▶ _Data provided_
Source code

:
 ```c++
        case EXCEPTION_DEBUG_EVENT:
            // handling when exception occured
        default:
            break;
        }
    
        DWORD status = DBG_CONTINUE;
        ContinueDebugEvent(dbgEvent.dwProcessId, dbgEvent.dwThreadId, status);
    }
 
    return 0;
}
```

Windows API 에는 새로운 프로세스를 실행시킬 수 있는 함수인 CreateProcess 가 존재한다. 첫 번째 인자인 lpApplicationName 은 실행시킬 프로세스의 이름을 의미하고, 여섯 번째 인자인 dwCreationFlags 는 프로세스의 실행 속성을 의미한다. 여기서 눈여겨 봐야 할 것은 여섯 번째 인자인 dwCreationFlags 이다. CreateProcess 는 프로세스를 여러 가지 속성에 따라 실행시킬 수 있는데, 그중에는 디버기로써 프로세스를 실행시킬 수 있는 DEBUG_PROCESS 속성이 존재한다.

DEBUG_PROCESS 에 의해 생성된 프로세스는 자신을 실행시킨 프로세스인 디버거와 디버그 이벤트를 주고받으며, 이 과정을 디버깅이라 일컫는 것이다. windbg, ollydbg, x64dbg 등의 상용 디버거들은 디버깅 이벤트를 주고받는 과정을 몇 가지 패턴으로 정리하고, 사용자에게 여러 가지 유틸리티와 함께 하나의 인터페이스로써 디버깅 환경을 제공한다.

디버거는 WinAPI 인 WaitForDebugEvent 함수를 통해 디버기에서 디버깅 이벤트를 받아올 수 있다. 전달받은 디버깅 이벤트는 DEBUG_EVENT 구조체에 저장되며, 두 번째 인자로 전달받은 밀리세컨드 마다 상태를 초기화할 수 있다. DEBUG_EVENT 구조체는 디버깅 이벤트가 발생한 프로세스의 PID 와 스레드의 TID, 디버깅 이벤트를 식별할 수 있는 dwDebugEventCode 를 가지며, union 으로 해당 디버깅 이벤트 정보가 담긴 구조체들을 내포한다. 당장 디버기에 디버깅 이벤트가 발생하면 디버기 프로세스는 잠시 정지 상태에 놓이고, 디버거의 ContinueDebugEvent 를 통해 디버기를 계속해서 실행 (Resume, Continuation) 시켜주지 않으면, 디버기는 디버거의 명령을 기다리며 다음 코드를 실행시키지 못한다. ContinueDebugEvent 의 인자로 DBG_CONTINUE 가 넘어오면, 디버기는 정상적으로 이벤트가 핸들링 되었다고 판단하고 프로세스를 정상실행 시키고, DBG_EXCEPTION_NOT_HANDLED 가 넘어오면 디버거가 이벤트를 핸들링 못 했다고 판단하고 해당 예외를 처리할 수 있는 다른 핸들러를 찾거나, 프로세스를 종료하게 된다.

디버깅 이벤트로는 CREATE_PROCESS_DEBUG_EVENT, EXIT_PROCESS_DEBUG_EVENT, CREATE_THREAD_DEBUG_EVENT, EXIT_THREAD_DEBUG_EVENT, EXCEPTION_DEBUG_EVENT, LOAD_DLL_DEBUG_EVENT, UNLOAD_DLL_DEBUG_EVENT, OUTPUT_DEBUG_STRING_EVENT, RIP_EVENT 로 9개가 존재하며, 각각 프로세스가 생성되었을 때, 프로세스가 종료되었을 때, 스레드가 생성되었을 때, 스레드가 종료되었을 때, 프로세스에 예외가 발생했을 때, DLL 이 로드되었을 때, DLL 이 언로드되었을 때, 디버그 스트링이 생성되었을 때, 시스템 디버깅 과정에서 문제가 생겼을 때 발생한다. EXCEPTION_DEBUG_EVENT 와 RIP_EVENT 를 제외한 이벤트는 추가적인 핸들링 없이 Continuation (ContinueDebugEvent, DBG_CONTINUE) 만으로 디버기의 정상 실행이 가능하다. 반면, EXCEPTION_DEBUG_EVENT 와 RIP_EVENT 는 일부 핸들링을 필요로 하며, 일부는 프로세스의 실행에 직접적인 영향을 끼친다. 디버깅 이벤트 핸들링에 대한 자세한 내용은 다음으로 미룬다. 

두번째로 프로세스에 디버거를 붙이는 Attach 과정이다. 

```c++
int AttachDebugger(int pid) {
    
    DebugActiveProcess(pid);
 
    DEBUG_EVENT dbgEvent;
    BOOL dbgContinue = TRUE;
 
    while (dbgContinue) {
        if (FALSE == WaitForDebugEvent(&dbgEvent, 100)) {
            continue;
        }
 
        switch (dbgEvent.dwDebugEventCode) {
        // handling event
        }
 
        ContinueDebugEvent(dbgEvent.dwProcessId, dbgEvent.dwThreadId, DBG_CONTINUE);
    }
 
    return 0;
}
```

▶ _The task_
A line belongs in the answer if it contains the word "handling"; copy every such line from the data above.

▶ _Answer for this exercise_
            // handling when exception occured
        // handling event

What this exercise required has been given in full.